Are there reasons for such crimes? Excuses? Back stories? Frankly, who cares. My concern in these cases was not for the adults because they’re…. adults. They can be responsible for themselves and make their own choices. Babies and children unfortunately don’t have that same choice. They’re at the mercy of their primary carers. And I believe not all primary carers are up to the job. Biology isn’t enough to make you an adequate parent let alone a good one.
“But you don’t know all the facts” insist the don’t-judge police. Well, in these two cases, I knew enough to make judgements, which, incidentally, are of absolutely no consequence. I’m not an actual judge or a DOCS worker. My opinion is merely that. So I’m perplexed when someone tries to shut it down by taking some odd moral high ground.

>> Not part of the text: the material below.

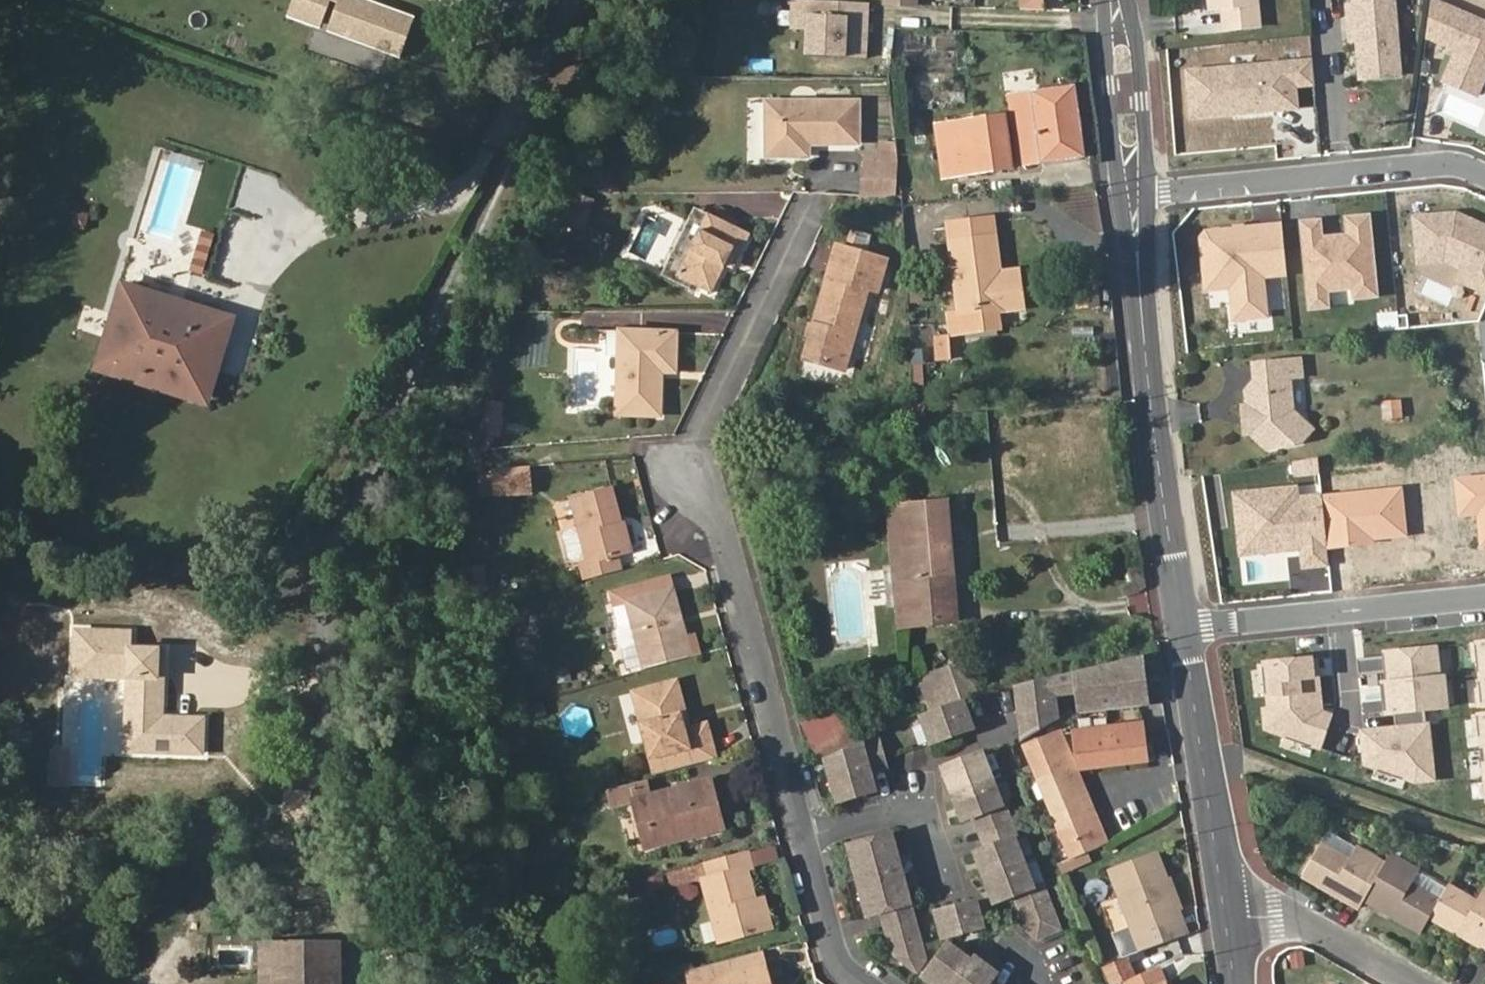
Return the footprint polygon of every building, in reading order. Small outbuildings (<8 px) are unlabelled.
[(285,13),(401,56),(417,14),(381,0),(289,0),(285,13)] [(1021,9),(1041,9),(1041,0),(1021,0),(1021,9)] [(1207,8),(1219,7),(1222,30),(1263,27),(1259,0),(1206,0),(1207,8)] [(1393,0),(1354,0),(1354,2),(1358,38),(1361,76),(1400,73),(1393,0)] [(1483,96),(1484,91),(1484,14),(1446,0),(1434,0),(1421,35),(1454,47),(1441,81),(1483,96)] [(1347,3),(1350,39),(1358,38),(1354,2),(1347,3)] [(876,37),(852,35),(850,63),(875,65),(876,37)] [(1311,63),(1188,71),(1192,116),(1296,109),(1296,85),(1312,85),(1311,63)] [(1086,155),(1076,86),(1015,94),(1019,125),(1038,122),(1044,161),(1086,155)] [(752,99),(752,157),(763,157),(763,99),(752,99)] [(863,102),(773,102),(773,153),(813,153),(813,142),(864,142),(863,102)] [(1013,166),(1005,115),(956,122),(963,173),(1013,166)] [(946,176),(963,173),(956,122),(939,125),(946,176)] [(1024,164),(1044,161),(1038,122),(1019,125),(1024,164)] [(899,161),(869,159),(867,193),(899,195),(899,161)] [(85,229),(91,213),(77,209),(72,225),(85,229)] [(693,227),(699,230),(709,213),(702,210),(693,227)] [(739,256),(751,233),(709,213),(699,230),(675,274),(711,292),(725,263),(730,253),(739,256)] [(1414,218),(1418,263),(1443,260),(1459,277),(1484,289),(1484,228),(1481,226),(1479,230),(1465,225),(1465,219),(1454,214),(1414,218)] [(1314,222),(1297,224),(1306,309),(1323,307),(1321,291),(1349,289),(1350,298),(1371,296),(1363,217),(1341,220),(1343,237),(1316,240),(1314,222)] [(957,313),(946,314),(948,335),(1001,329),(999,305),(1017,303),(1015,282),(998,284),(996,269),(991,218),(948,222),(957,313)] [(1230,287),(1232,319),(1271,316),(1268,276),(1288,275),(1285,219),(1199,225),(1204,289),(1230,287)] [(1465,225),(1479,230),(1481,226),(1465,219),(1465,225)] [(663,267),(675,274),(699,230),(693,227),(685,223),(663,267)] [(886,255),(837,241),(805,356),(845,366),(869,284),(878,286),(886,255)] [(725,263),(733,267),(739,256),(730,253),(725,263)] [(1015,282),(1014,267),(996,269),(998,284),(1015,282)] [(235,319),(122,282),(97,369),(208,404),(235,319)] [(674,371),(676,331),(619,328),(615,411),(659,414),(661,370),(674,371)] [(1298,374),(1297,358),(1256,362),(1257,379),(1253,379),(1245,389),(1247,406),(1247,409),(1253,414),(1253,420),(1249,424),(1250,430),(1250,431),(1266,445),(1301,440),(1311,428),(1290,409),(1287,375),(1298,374)] [(484,397),(482,439),(505,440),(508,398),(484,397)] [(1241,406),(1243,430),(1250,430),(1249,424),(1253,420),(1253,414),(1247,409),(1247,406),(1241,406)] [(522,466),(473,470),(475,495),(524,491),(522,466)] [(1274,567),(1329,564),(1324,489),(1302,491),(1301,482),(1233,487),(1237,554),(1273,551),(1274,567)] [(583,557),(577,558),(582,577),(618,567),(614,551),(628,546),(619,515),(615,516),(606,483),(565,494),(573,521),(560,525),(557,529),(564,553),(568,555),(582,551),(583,557)] [(902,569),(894,570),(899,627),(956,622),(946,502),(888,507),(889,519),(897,518),(902,569)] [(889,519),(894,570),(902,569),(897,518),(889,519)] [(685,634),(671,584),(667,585),(680,635),(685,634)] [(667,585),(626,596),(643,665),(697,650),(693,632),(685,634),(680,635),(667,585)] [(166,711),(169,643),(133,642),(134,627),(73,624),(70,676),(123,678),(120,751),(206,754),(208,713),(166,711)] [(1474,635),(1479,780),(1484,780),(1484,635),(1474,635)] [(1443,645),(1361,650),(1363,671),(1380,670),(1383,713),(1447,709),(1443,645)] [(1323,740),(1328,657),(1266,654),(1261,736),(1323,740)] [(1143,656),(1075,670),(1077,691),(1078,704),(1079,713),(1149,705),(1147,694),(1143,656)] [(967,660),(921,678),(933,711),(959,701),(980,693),(967,660)] [(1077,691),(1075,670),(1049,676),(1053,694),(1077,691)] [(1053,694),(1049,676),(1010,683),(1019,725),(1022,738),(1053,719),(1057,718),(1056,710),(1053,694)] [(683,711),(675,680),(645,688),(648,701),(634,705),(652,772),(713,756),(704,722),(688,727),(682,728),(677,713),(683,711)] [(634,705),(648,701),(645,688),(629,692),(634,705)] [(970,730),(959,701),(933,711),(916,717),(927,746),(970,730)] [(839,706),(806,722),(820,754),(854,739),(839,706)] [(688,727),(683,711),(677,713),(682,728),(688,727)] [(1359,727),(1366,777),(1439,768),(1432,718),(1359,727)] [(1141,724),(1074,731),(1077,766),(1145,759),(1141,724)] [(879,732),(826,757),(836,796),(876,786),(871,770),(889,766),(879,732)] [(1055,733),(1023,748),(1072,859),(1105,843),(1092,813),(1086,816),(1073,789),(1079,786),(1055,733)] [(47,784),(70,786),(73,749),(49,747),(47,784)] [(982,753),(942,769),(962,820),(973,815),(1001,804),(982,753)] [(721,825),(708,776),(637,794),(650,835),(683,827),(685,834),(721,825)] [(1092,813),(1079,786),(1073,789),(1086,816),(1092,813)] [(629,796),(642,846),(685,834),(683,827),(650,835),(637,794),(629,796)] [(1003,803),(1001,804),(973,815),(985,847),(1013,836),(1015,835),(1003,803)] [(310,806),(287,805),(286,821),(310,822),(310,806)] [(1353,844),(1326,828),(1318,842),(1346,857),(1353,844)] [(892,830),(849,842),(867,913),(881,909),(891,906),(895,919),(885,922),(892,950),(917,969),(926,956),(892,830)] [(1033,886),(1013,836),(985,847),(974,851),(994,902),(1014,894),(1033,886)] [(1299,874),(1356,908),(1361,900),(1383,862),(1353,844),(1346,857),(1318,842),(1299,874)] [(751,865),(746,847),(703,859),(707,874),(700,876),(717,938),(761,926),(753,895),(746,867),(751,865)] [(1153,853),(1108,870),(1120,901),(1130,926),(1175,909),(1164,882),(1153,853)] [(1361,900),(1417,933),(1427,917),(1438,898),(1409,882),(1417,869),(1389,853),(1383,862),(1361,900)] [(1446,885),(1417,869),(1409,882),(1438,898),(1446,885)] [(1175,909),(1179,908),(1169,880),(1164,882),(1175,909)] [(1042,882),(1033,886),(1014,894),(1032,938),(1060,927),(1042,882)] [(1484,950),(1484,947),(1484,889),(1481,887),(1474,898),(1447,883),(1446,885),(1438,898),(1427,917),(1484,950)] [(761,926),(769,924),(761,894),(753,895),(761,926)] [(977,898),(935,909),(943,936),(984,925),(977,898)] [(1111,934),(1130,926),(1120,901),(1101,909),(1111,934)] [(895,919),(891,906),(881,909),(885,922),(895,919)] [(990,980),(998,970),(975,952),(972,957),(951,940),(925,975),(937,983),(995,983),(990,980)] [(274,944),(262,944),(262,965),(274,966),(274,944)] [(274,966),(274,983),(340,983),(340,945),(274,944),(274,966)] [(765,963),(761,948),(740,953),(745,969),(765,963)] [(740,953),(687,968),(691,983),(709,978),(726,974),(729,983),(771,983),(765,963),(745,969),(740,953)] [(262,983),(274,983),(274,966),(262,965),(262,983)] [(1160,968),(1146,974),(1150,983),(1166,983),(1160,968)] [(1125,983),(1126,983),(1150,983),(1146,974),(1125,983)]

Anyway, not all of the “judgement” accusations levelled at me are about things as serious as child abuse. When US woman Michelle Duggar gave birth to her 19th child several months early after complications, I wryly suggested she may want to buy some condoms on the way home from hospital. Oh Mia, stop judging.
This made me consider the difference between being non-judgemental and suspending rational thought.
Thoughts, opinions, assumptions, judgements; there’s a stack of overlap between these things and they’re a fundamental part of navigating life.
I’m confused about this Pollyanna state in which some people would have us live. A world without judgement. A Kumbaya land of rainbows and unicorns where every choice was equal, every behaviour tolerated and everyone given an understanding pat on the back for doing their best. Even if their best put a child in hospital. But wait, don’t judge.